When you observe an example that was stated above where a hiring person said they "don't look like an engineer" or something to that effect, you may instead ask them to clarify what they mean--force them (politely) to ponder what are those attributes that make someone look like an engineer? What is the stereotyped biased picture they hold in their mind.
Chances are that person just picked up or borrowed a pattern they saw and have nothing consciously against black people or some other race. By pushing someone to consciously identify and quantify those characteristics you bring their biases to light and hopefully a connection quickly clicks and that person now realizes "holy crap, was I stereotyping against that person and not trying to look at it objectively? Did I just unknowingly discriminate against that person based on purely on race?" I've seen this happen many time when people are made aware of their biases and I've seen people genuinely try to change as a result.
Some people may require a bit more directed questioning to make these observations and surfacing the stereotype alone won't get you all the way there.
This is how you stamp out these biases: you make people consciously aware of their biases. Once they're aware of the bias, it becomes a conscious act of deciding if they want to reject that bias or continue to adopt it. If they reject the bias, they're probably not what I would call a racist. If they accept the bias, then that's a racist. We're all surrounded by bias and I'd argue there are biases deeply embedded in humans previously used as survival shortcuts that no longer apply or run counter to modern cultures and rules of societies. What matters is how we consciously identify such biases and how we then act on those observations and work to improve ourselves to become less biased, especially when the bias harms others for no good reason.
Motive and intent are not important to the person being discriminated against.
Not getting a job because the hiring manager is outwardly racist and not getting a job because the hiring manager worries you're a poor "culture fit" or that your HBCU degree isn't prestigious enough has the same effect on the job applicant.

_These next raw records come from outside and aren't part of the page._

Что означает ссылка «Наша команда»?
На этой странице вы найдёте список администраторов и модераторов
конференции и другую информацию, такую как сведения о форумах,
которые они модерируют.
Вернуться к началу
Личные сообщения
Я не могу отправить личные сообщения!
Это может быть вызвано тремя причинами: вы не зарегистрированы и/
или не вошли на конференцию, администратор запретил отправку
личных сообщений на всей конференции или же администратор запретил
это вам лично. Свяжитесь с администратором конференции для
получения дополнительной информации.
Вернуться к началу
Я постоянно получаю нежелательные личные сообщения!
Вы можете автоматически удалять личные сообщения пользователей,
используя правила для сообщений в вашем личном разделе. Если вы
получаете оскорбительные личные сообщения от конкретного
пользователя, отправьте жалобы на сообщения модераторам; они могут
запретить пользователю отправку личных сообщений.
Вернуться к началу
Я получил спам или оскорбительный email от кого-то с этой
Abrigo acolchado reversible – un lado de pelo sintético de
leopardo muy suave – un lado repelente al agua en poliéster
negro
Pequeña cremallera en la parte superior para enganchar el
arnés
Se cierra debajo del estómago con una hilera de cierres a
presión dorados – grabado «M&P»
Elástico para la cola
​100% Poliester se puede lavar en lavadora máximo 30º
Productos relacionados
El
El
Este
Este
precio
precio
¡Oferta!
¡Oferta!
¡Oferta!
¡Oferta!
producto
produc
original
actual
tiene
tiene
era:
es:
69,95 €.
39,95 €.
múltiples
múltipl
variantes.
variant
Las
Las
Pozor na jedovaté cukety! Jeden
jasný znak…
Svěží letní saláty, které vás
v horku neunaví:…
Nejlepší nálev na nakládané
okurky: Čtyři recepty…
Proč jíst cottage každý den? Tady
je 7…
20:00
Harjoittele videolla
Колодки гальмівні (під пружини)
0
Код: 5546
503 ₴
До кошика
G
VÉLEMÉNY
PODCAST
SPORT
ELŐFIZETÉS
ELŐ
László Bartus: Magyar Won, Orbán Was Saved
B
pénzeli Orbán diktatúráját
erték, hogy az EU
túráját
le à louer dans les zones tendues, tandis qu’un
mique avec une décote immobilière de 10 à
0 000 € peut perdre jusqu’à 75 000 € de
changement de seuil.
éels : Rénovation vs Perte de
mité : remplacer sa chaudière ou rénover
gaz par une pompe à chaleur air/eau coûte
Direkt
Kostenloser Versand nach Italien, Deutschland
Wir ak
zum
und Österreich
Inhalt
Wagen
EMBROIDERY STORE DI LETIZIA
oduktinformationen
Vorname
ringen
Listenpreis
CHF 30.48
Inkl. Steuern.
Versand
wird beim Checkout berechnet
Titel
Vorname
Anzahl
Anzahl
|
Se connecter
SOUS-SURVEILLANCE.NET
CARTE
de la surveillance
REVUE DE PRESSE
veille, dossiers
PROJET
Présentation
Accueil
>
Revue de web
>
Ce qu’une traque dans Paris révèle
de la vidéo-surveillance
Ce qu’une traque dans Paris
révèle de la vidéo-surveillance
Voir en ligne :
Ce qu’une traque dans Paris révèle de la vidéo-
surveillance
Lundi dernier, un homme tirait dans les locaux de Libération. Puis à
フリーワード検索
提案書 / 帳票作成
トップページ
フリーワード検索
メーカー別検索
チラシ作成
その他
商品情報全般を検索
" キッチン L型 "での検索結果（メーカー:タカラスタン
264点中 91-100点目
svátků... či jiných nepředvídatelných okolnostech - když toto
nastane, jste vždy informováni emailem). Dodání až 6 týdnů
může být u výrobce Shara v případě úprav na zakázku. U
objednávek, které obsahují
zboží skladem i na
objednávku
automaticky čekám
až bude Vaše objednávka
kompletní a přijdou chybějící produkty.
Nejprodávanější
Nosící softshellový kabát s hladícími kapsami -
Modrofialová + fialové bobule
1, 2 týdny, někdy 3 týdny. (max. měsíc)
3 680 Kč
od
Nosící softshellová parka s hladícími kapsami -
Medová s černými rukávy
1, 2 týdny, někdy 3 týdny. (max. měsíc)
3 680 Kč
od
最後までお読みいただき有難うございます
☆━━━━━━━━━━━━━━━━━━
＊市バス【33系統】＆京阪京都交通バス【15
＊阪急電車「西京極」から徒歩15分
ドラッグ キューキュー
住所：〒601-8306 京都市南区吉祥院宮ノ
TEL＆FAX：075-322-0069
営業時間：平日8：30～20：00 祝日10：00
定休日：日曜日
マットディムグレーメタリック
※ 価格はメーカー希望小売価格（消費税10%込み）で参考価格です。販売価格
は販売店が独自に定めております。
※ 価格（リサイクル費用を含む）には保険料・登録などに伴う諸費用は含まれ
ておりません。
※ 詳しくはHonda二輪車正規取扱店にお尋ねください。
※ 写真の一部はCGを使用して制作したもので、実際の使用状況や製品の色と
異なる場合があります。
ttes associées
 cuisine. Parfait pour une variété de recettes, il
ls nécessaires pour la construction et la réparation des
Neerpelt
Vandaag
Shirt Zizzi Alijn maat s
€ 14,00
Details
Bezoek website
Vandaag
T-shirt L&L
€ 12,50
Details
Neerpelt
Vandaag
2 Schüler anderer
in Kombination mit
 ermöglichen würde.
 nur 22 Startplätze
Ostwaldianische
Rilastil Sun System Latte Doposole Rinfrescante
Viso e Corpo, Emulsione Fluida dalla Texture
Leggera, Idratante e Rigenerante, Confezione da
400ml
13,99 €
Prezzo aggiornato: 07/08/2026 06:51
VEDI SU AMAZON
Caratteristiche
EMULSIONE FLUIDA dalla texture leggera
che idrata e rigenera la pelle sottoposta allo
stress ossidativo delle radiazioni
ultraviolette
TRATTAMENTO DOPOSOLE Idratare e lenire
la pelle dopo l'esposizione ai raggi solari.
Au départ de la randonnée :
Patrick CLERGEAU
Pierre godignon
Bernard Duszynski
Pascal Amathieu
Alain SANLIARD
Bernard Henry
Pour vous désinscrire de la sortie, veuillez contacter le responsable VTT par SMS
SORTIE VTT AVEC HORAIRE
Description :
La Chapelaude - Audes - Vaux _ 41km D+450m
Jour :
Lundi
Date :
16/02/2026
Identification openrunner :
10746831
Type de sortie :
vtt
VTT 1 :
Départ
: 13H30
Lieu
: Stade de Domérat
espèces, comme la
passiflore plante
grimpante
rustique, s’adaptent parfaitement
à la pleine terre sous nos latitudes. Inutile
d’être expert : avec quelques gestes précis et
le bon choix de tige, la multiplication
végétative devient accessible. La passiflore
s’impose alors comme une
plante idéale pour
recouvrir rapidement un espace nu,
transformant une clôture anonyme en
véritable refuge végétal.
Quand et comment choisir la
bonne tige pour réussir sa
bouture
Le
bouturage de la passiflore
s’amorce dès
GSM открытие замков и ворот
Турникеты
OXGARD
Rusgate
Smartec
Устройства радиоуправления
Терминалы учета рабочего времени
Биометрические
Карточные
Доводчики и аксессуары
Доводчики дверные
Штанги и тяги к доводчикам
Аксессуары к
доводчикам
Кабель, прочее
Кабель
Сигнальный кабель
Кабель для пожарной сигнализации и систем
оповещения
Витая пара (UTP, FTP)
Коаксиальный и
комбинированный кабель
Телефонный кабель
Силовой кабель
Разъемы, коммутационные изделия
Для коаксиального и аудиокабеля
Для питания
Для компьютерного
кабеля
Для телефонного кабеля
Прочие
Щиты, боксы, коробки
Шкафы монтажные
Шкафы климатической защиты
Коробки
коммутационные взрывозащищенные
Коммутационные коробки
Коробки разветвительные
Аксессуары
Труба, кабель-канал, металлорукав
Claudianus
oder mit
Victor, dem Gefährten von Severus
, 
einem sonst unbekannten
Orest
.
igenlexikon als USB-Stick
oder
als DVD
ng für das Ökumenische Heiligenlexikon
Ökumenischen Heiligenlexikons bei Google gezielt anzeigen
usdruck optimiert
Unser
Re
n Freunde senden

I propose the following question: are people who eat at Chik-fil-A anti-LGBT (specifically gay) rights because they financially support a business through continued purchases that support anti-LGBTQ activities? Probably not (some are, a lot of people... just like their chicken sandwiches). I'm LGBTQ and I occasionally eat one of their chicken sandwiches. Customers may be indirectly supporting systemic opposition of LGBTQ rights, but I think most average people aren't looking at these n-th degree removed effects, nor could anyone be asked to all the time (I think consumers are being a bit too negligent on this front but that's another story).
From a few studies I've read, it's actually harmful to give small sums of money to homeless panhandlers because it perpetuates their situation where higher volumes of money and support services are needed to actually help them. Does that mean people who donate money to homeless people are trying to keep them homeless or cause harm, if that's exactly what handing a panhandler a $20 bill does? Probably not.
We don't have words for these types of biases (systemic or not), but if we did, I don't think it's reasonable to claim anyone who has any n-th order contribution that sways a bias one way or another happens to be anti-whatever to the degree racists are against the basically fictional concept of "race." Every action you take likely helps someone and hurts someone else and the same could be said about inaction.
Motive and intent are quite important IMHO. Both are incredibly difficult (if not impossible) to prove undeniably but the advantage of many racists is that they're actually proud to be racist and tell you their intent.